━━━━━ SOURCE MATERIAL

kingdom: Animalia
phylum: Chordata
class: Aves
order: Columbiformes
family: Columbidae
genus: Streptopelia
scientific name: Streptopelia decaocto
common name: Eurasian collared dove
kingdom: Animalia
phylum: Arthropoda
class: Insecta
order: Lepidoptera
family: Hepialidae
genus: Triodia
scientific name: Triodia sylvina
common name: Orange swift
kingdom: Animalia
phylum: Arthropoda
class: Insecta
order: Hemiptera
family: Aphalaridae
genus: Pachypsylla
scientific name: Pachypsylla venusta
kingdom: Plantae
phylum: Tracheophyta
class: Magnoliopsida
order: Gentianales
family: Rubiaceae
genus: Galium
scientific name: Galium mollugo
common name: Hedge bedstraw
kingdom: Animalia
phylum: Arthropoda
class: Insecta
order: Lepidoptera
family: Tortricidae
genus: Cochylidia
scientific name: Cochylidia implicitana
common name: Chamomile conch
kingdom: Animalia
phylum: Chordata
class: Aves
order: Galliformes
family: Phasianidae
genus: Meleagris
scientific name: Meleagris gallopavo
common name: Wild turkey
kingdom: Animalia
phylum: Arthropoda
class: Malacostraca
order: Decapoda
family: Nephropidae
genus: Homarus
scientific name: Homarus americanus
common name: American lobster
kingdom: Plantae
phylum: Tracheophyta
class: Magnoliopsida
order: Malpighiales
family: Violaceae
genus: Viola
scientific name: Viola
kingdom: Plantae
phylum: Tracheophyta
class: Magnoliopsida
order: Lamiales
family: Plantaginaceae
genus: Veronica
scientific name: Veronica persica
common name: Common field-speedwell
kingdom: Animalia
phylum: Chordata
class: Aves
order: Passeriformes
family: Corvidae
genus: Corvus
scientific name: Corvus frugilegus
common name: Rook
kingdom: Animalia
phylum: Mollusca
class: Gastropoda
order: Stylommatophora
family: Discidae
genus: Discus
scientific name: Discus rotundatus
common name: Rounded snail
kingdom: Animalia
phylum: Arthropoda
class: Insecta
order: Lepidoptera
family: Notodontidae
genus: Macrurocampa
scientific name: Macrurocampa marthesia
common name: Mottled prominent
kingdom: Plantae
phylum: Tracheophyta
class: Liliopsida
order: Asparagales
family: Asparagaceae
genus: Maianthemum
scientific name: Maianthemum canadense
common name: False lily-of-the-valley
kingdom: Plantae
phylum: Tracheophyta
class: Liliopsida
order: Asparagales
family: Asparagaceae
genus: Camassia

━━━━━━━━━━

## WHAT IS BEING ASKED
Give the entries between the lines holding "family: Tortricidae" and "class: Malacostraca", inclusive, as a two-column CSV with the header field,value and one row for each line. Put each field and each value in its own quoted field, and replace any line breaks with spaces.

## SOLUTION TO THIS TASK
field,value
"family:","Tortricidae"
"genus:","Cochylidia"
"scientific name:","Cochylidia implicitana"
"common name:","Chamomile conch"
"kingdom:","Animalia"
"phylum:","Chordata"
"class:","Aves"
"order:","Galliformes"
"family:","Phasianidae"
"genus:","Meleagris"
"scientific name:","Meleagris gallopavo"
"common name:","Wild turkey"
"kingdom:","Animalia"
"phylum:","Arthropoda"
"class:","Malacostraca"